There's an index on the City column that is being used in the WHERE clause of the query and while it's being used in this execution plan above, you can see the index is being scanned, which means the entire index is being read. The LEFT function in the predicate makes this expression non-SARGable. The optimizer won't evaluate using an index seek on the index on the City column.

This query could be written to use a predicate that is SARGable. The optimizer would then evaluate a SEEK on the index on the City column. An index seek operator, in this case, would read a smaller set of rows.

Screenshot of a query and execution plan with a SARGable Predicate.

Changing LEFT function into a LIKE results in an index seek.

Note

The LIKE keyword, in this example, doesn't have a wildcard on the left, so it's looking for cities that begin with M. If it was “two-sided” or started with a wildcard ('%M%' or '%M') it would be non-SARGable. The seek operation is estimated to return 1,267 rows, or approximately 15% of the estimate for the query with the non-SARGable predicate.

Some other database development anti-patterns are treating the database as a service rather than a data store. Using a database to convert data to JSON, manipulate strings, or perform complex calculations can lead to excessive CPU use and increased latency. Queries that try to retrieve all records and then perform computations in the database can lead to excessive IO and CPU usage. Ideally, you should use the database for data access operations and optimized database constructs like aggregation.

Missing indexes

The most common performance problems for database administrators stem from a lack of useful indexes, causing the engine to read more pages than necessary to return query results. While indexes consume resources (affecting write performance and consuming space), their performance gains often outweigh the extra resource costs. Execution plans with these issues can be identified by the query operator Clustered Index Scan or the combination of Nonclustered Index Seek and Key Lookup, indicating missing columns in an existing index.

The database engine helps by reporting missing indexes in execution plans. The names and details of recommended indexes are available through the dynamic management view sys.dm_db_missing_index_details. Other DMVs like sys.dm_db_index_usage_stats and sys.dm_db_index_operational_stats highlight the utilization of existing indexes.

Dropping an unused index can be sensible. Missing index DMVs and plan warnings should be starting points for tuning queries. It's crucial to understand key queries and build indexes to support them. Creating all missing indexes without evaluating them in context isn't recommended.

Missing and out-of-date statistics

Understanding the importance of column and index statistics to the query optimizer is crucial. It's also essential to recognize conditions that can lead to out-of-date statistics and how this issue can manifest in SQL Server. Azure SQL offerings default to having autoupdate statistics set to ON. Before SQL Server 2016, the default behavior of autoupdate statistics was to not update statistics until the number of modifications to columns in the index equaled about 20% of the number of rows in a table. This behavior could result in significant data modifications that change query performance without updating the statistics, leading to suboptimal plans based on outdated statistics.
◆ ◆ ◆ ◆ ◆ ◆ ◆
#### Exercise objective:
Duplicate the part of the query-tuning text above that begins with the words "Screenshot of a" and ends with "the non-SARGable predicate.".

#### Listed records:
◆ ◆ ◆ ◆ ◆ ◆ ◆
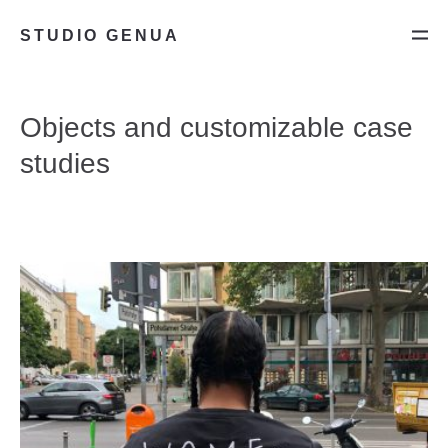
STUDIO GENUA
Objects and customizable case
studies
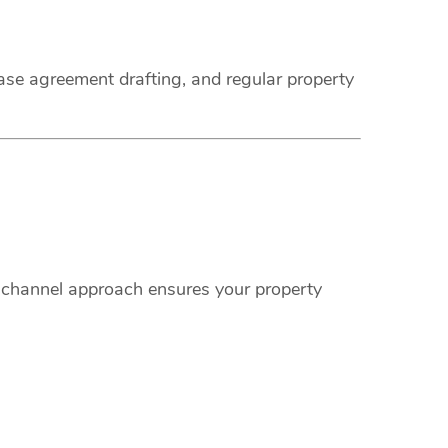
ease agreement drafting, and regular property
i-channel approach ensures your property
◆ ◆ ◆ ◆ ◆ ◆ ◆
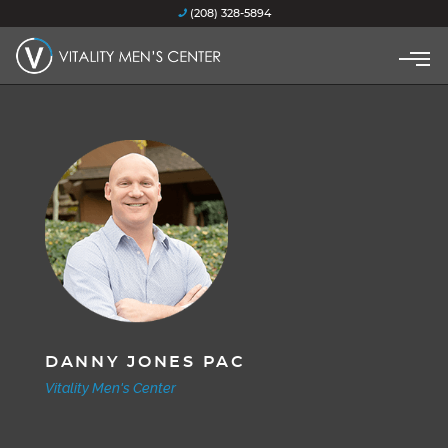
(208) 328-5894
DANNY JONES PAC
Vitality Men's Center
◆ ◆ ◆ ◆ ◆ ◆ ◆
#### Problem solution:
Screenshot of a query and execution plan with a SARGable Predicate.

Changing LEFT function into a LIKE results in an index seek.

Note

The LIKE keyword, in this example, doesn't have a wildcard on the left, so it's looking for cities that begin with M. If it was “two-sided” or started with a wildcard ('%M%' or '%M') it would be non-SARGable. The seek operation is estimated to return 1,267 rows, or approximately 15% of the estimate for the query with the non-SARGable predicate.